One requirement that might be expanded is a mandate to have adequate contingency plans in place. New York’s Department of Financial Services (NYDFS) is requiring the state’s licensed virtual currency businesses to provide detailed COVID-19 preparedness plans to NYDFS by April 9, 2020. NYDFS also noted related responsibilities of boards of directors and senior management in its March 10, 2020 letter.[ii] Specifically, the board should oversee the approval of a contingency plan that is appropriate to the business and ensure the allocation of sufficient resources to implement the plan. Senior management takes responsibility for executing the plan, including putting in place policies, processes and procedures to implement the plan and effectively communicating the plan across the organization.

The letter from NYDFS emphasized the possibility of hackers exploiting the pandemic and stressed the importance of implementing enhanced cybersecurity measures to detect fraudulent actions, for instance, related to trading and withdrawals. The need to protect custodied assets was also emphasized, in particular as movement of assets from “cold” to “hot” storage would increase in a remote working environment.

NYDFS’s call for contingency plans may portend an acceleration of regulatory action mandating procedures and reporting geared towards safeguarding customer assets. Even if not currently falling under a regulated category with mandatory reporting requirements to a state or federal agency, companies involved in the storage, tracking or movement of digital assets would be well advised to put in place contingency plans.

Following are the points NYDFS set forth for inclusion in contingency plans, all of which should be tailored to the specific profile and operations of the particular business.

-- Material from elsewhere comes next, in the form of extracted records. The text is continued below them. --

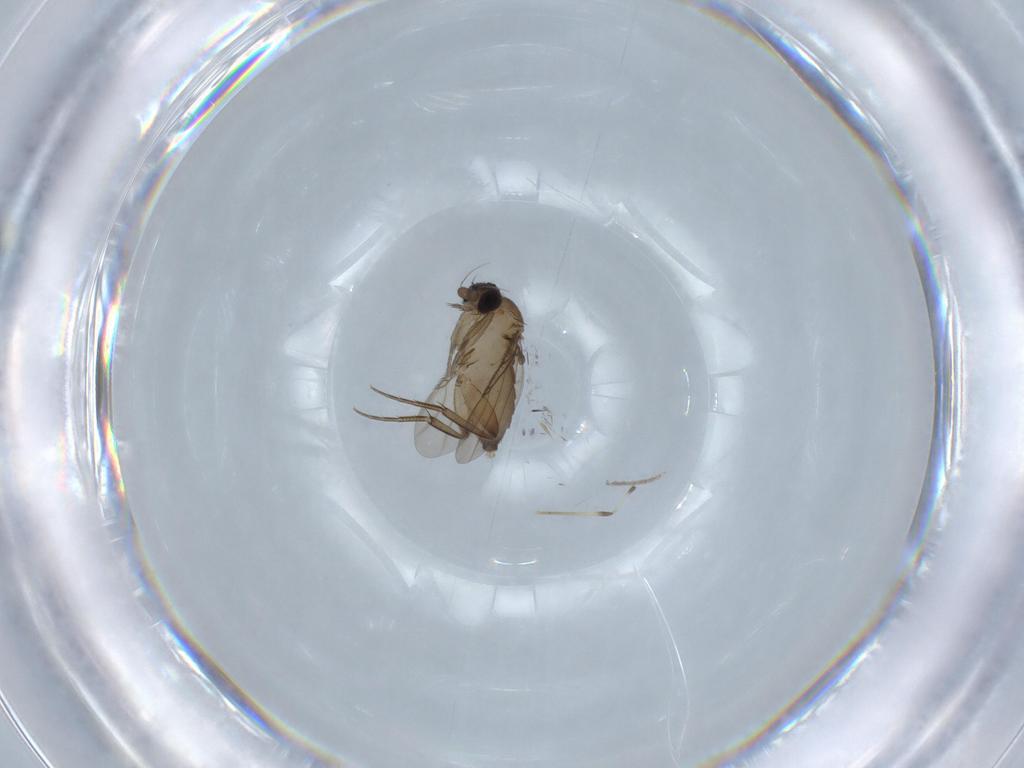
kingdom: Animalia
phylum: Arthropoda
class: Insecta
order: Diptera
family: Phoridae
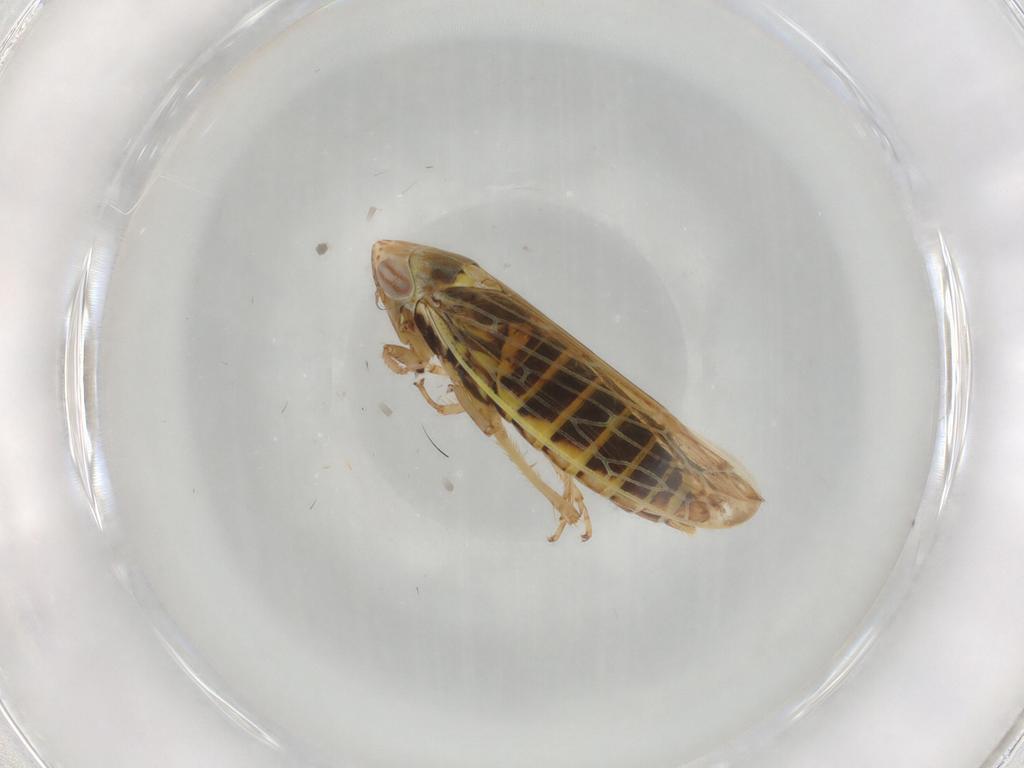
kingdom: Animalia
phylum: Arthropoda
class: Insecta
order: Hemiptera
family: Cicadellidae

These points can serve as a guide to developing a plan, whether or not the NYDFS mandate applies to you.

1. Develop measures to mitigate the risk of operational disruption and identify the impact on customers and other third parties, such as suppliers and partners.

2. Formulate a strategy that addresses the impact of the disruption in stages and that outlines how efforts can be scaled as events unfold.

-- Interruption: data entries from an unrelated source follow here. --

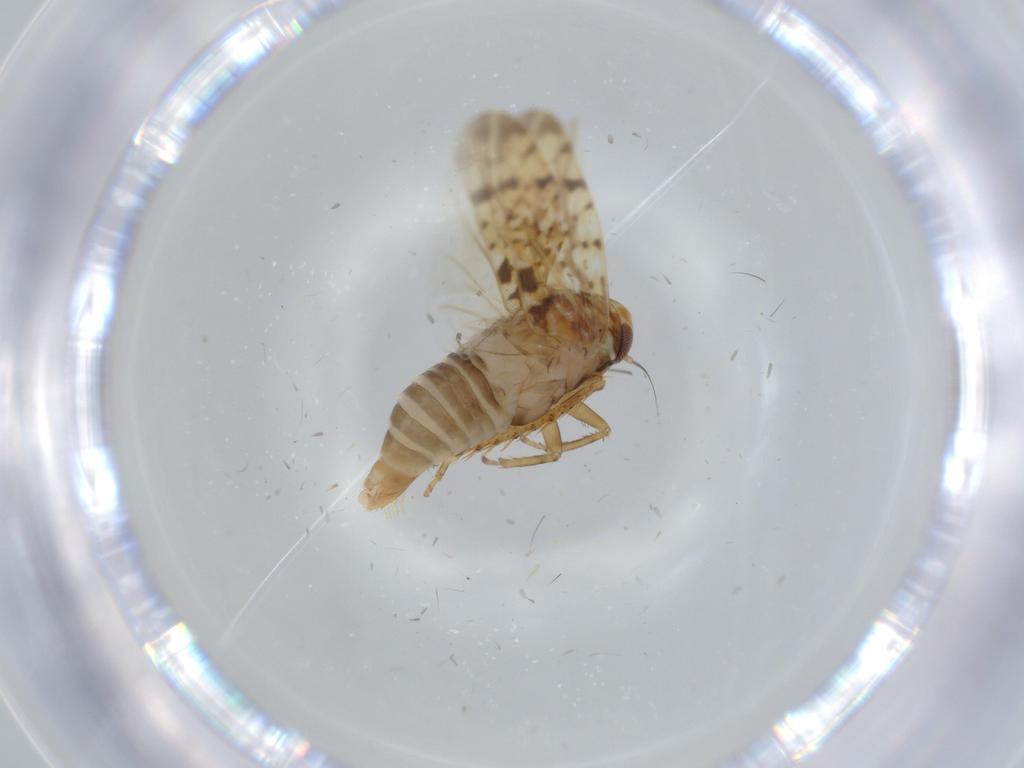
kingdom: Animalia
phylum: Arthropoda
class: Insecta
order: Hemiptera
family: Cicadellidae
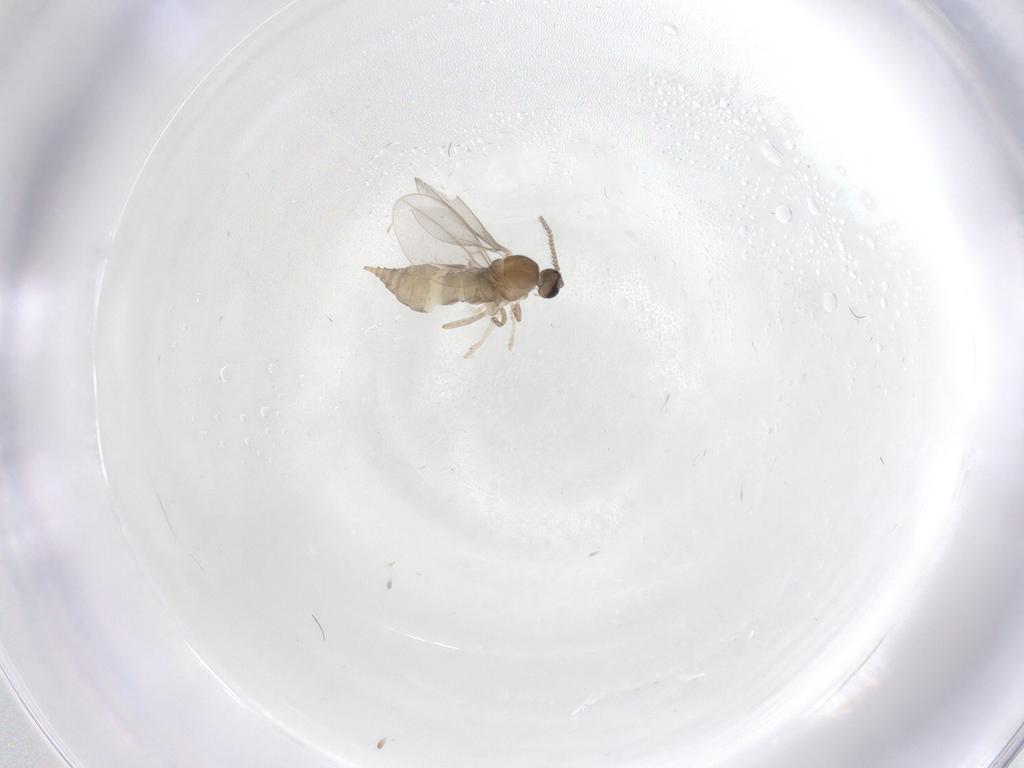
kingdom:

3. In the event staff are unavailable or working remotely for long periods of time, assess the suitability (including effectiveness and security) of facilities, systems, policies and procedures necessary to continue critical operations and services.

4. Assess cybersecurity and fraud related risks that might increase in relation to a disruptive event.

5. Develop employee protection strategies, such as steps to reduce the likelihood of contracting COVID-19 and employee awareness of recommended actions.

6. Assess the preparedness of third-party service providers and suppliers critical to the business and consider alternative sources.

7. Formulate a communication plan covering communications to customers, counterparties and the public, as well as employees, and a means for such parties to ask questions and receive responses.

8. Establish procedures to test the effectiveness of policies, processes and procedures.

9. Establish governance and oversight of the plan, including ongoing review and revisions, the critical members of response teams, and the monitoring of information from government and other relevant sources.

Given the varied financial impact on regulated entities impacted by COVID-19, NYDFS further outlined that contingency plans should include provisions for assessing and monitoring financial risk, including the valuation of assets and investments that might be impacted by the disruption; the overall expected impact of the disruption on earnings, profits, capital, and liquidity; and steps the business would take to assist those adversely impacted by the disruption. 

Disruptions such as the current pandemic expose businesses to a broad range of vulnerabilities. As businesses work through the current situation, using the contingency plan outline provided by NYDFS could serve as an effective means of documenting lessons learned during this time and capturing insights to improve going forward plans. Taking the time to develop plans while experiences are still fresh and a process to update plans could serve companies well in the future.